Topik wawancara representatif

Wawancara Rekayasa Data: Bagaimana Anda Mengadopsi Enkripsi Basis Data DuckDB 1.4 Secara Aman?

DataSulit
Tim Redaksi Offer.ccDipublikasikan Diperbarui

Pertanyaan

Bagaimana Anda mengadopsi enkripsi basis data DuckDB 1.4 secara aman?

Petunjuk dan konteks

Tim Anda menyimpan analitik luring yang sensitif dan ekspor pelanggan dalam file DuckDB. Anda berencana untuk meningkatkan ke versi 1.4 LTS dan mengaktifkan enkripsi file basis data. Jelaskan batas cakupan, konfigurasi ATTACH, siklus hidup kunci, migrasi file lawas, pemulihan cadangan, dan validasi performa.
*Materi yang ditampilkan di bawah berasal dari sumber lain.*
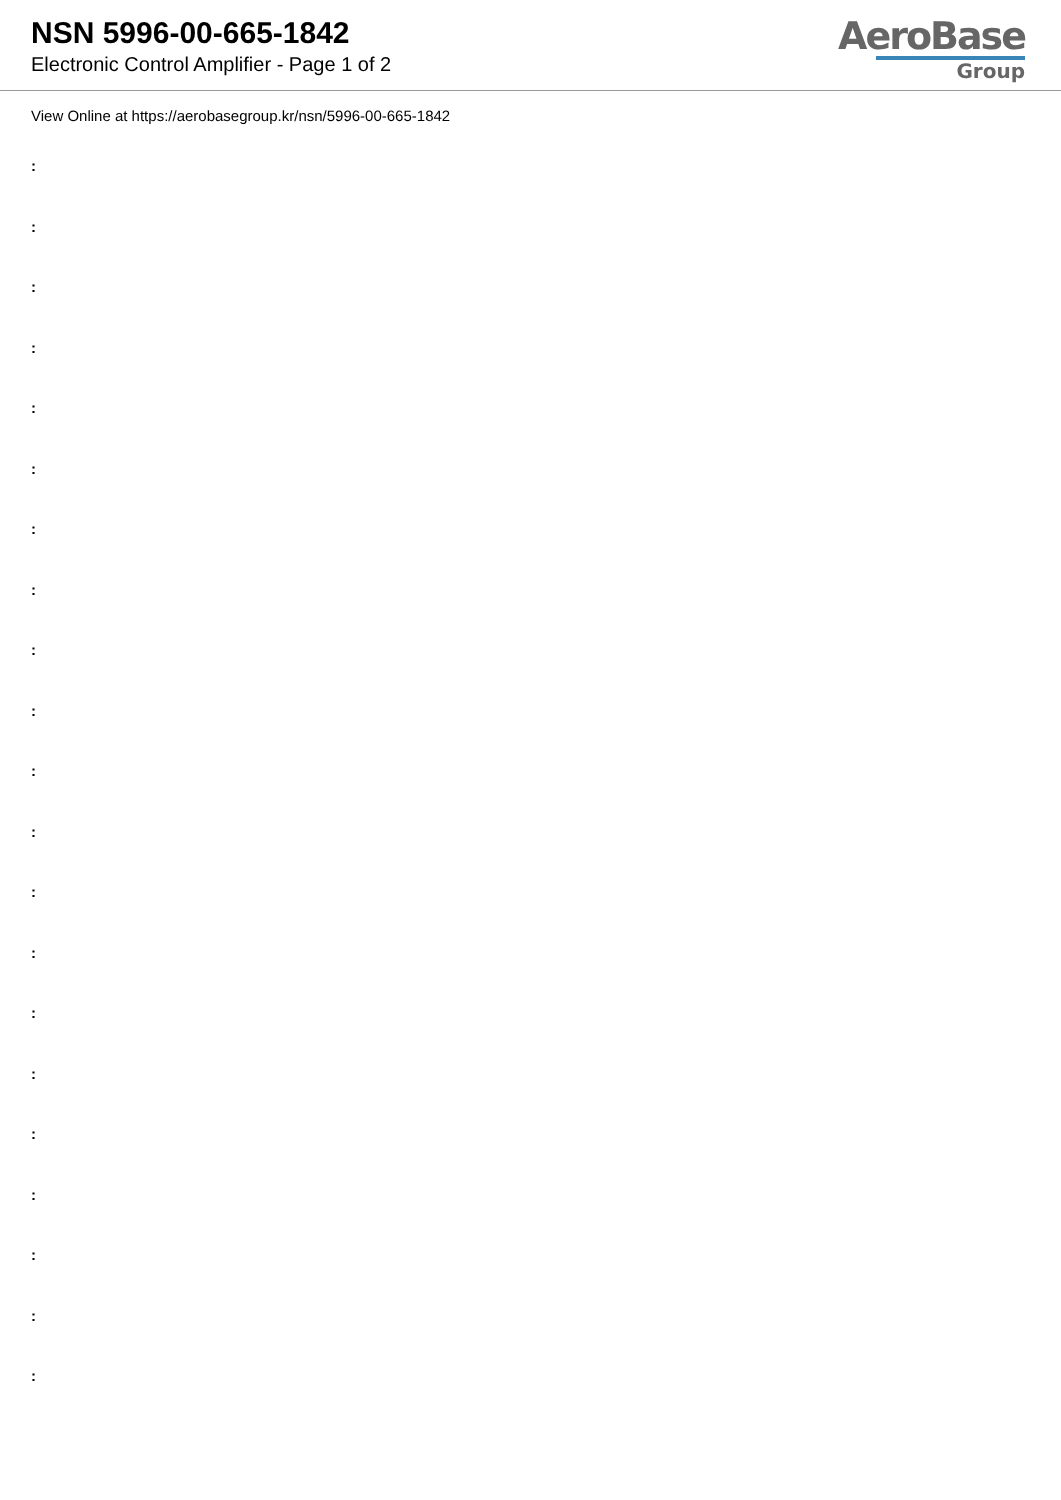NSN 5996-00-665-1842
Electronic Control Amplifier - Page 1 of 2
AeroBase
Group
View Online at https://aerobasegroup.kr/nsn/5996-00-665-1842
:
:
:
:
:
:
:
:
:
:
:
:
:
:
:
:
:
:
:
:
: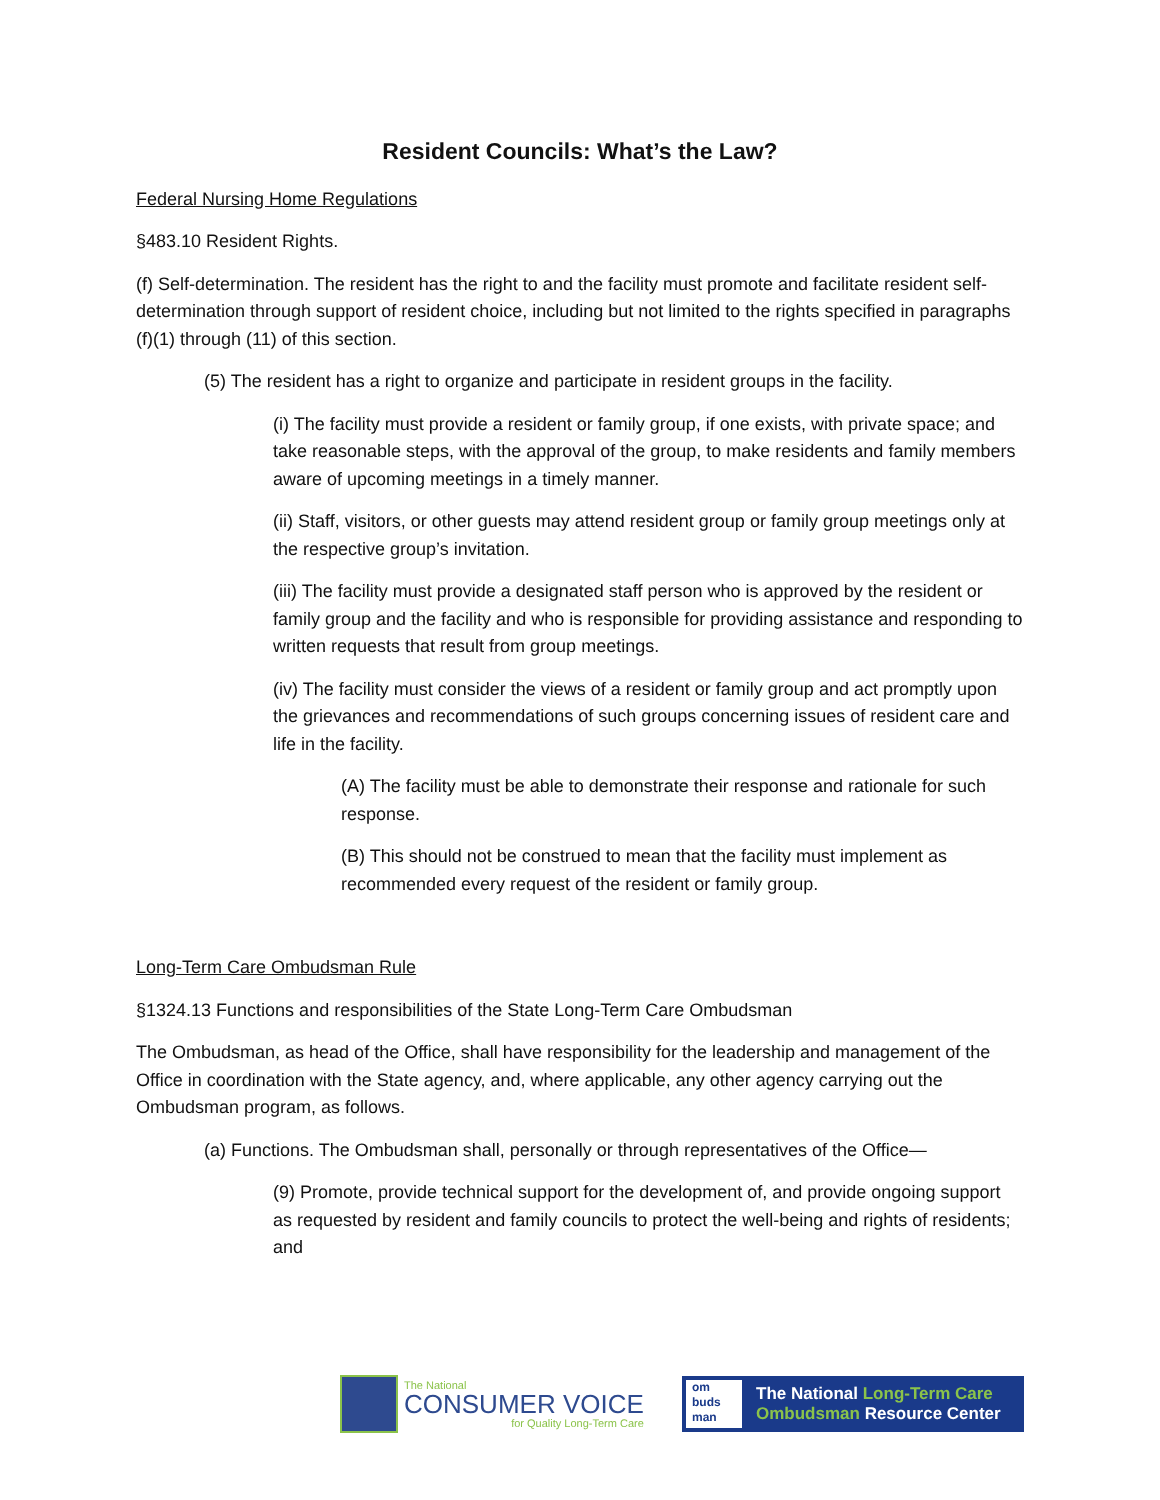Resident Councils: What’s the Law?
Federal Nursing Home Regulations
§483.10 Resident Rights.
(f) Self-determination. The resident has the right to and the facility must promote and facilitate resident self-determination through support of resident choice, including but not limited to the rights specified in paragraphs (f)(1) through (11) of this section.
(5) The resident has a right to organize and participate in resident groups in the facility.
(i) The facility must provide a resident or family group, if one exists, with private space; and take reasonable steps, with the approval of the group, to make residents and family members aware of upcoming meetings in a timely manner.
(ii) Staff, visitors, or other guests may attend resident group or family group meetings only at the respective group’s invitation.
(iii) The facility must provide a designated staff person who is approved by the resident or family group and the facility and who is responsible for providing assistance and responding to written requests that result from group meetings.
(iv) The facility must consider the views of a resident or family group and act promptly upon the grievances and recommendations of such groups concerning issues of resident care and life in the facility.
(A) The facility must be able to demonstrate their response and rationale for such response.
(B) This should not be construed to mean that the facility must implement as recommended every request of the resident or family group.
Long-Term Care Ombudsman Rule
§1324.13 Functions and responsibilities of the State Long-Term Care Ombudsman
The Ombudsman, as head of the Office, shall have responsibility for the leadership and management of the Office in coordination with the State agency, and, where applicable, any other agency carrying out the Ombudsman program, as follows.
(a) Functions. The Ombudsman shall, personally or through representatives of the Office—
(9) Promote, provide technical support for the development of, and provide ongoing support as requested by resident and family councils to protect the well-being and rights of residents; and
The National
CONSUMER VOICE
for Quality Long-Term Care
om
buds
man
The National Long-Term Care
Ombudsman Resource Center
Jelaskan juga mengapa hanya mengenkripsi file utama masih dapat meninggalkan kebocoran data.

Hal yang dievaluasi oleh pewawancara

  • Apakah Anda membedakan file basis data, WAL, file sementara, cadangan, dan ekspor.
  • Apakah Anda menggunakan ENCRYPTION_KEY, ENCRYPTION_CIPHER, dan batasan versi penyimpanan DuckDB dengan benar.
  • Apakah rencana manajemen kunci Anda menjaga kunci tetap berada di luar SQL, log, dan citra (images).
  • Apakah migrasi, simulasi pemulihan, dan tolok ukur (benchmarks) menunjukkan keamanan sekaligus kemampuan operasional.

Pertanyaan klarifikasi

  1. Apakah file basis data akan diunggah ke penyimpanan objek, disalin ke node analisis, atau ditulis ke direktori sementara?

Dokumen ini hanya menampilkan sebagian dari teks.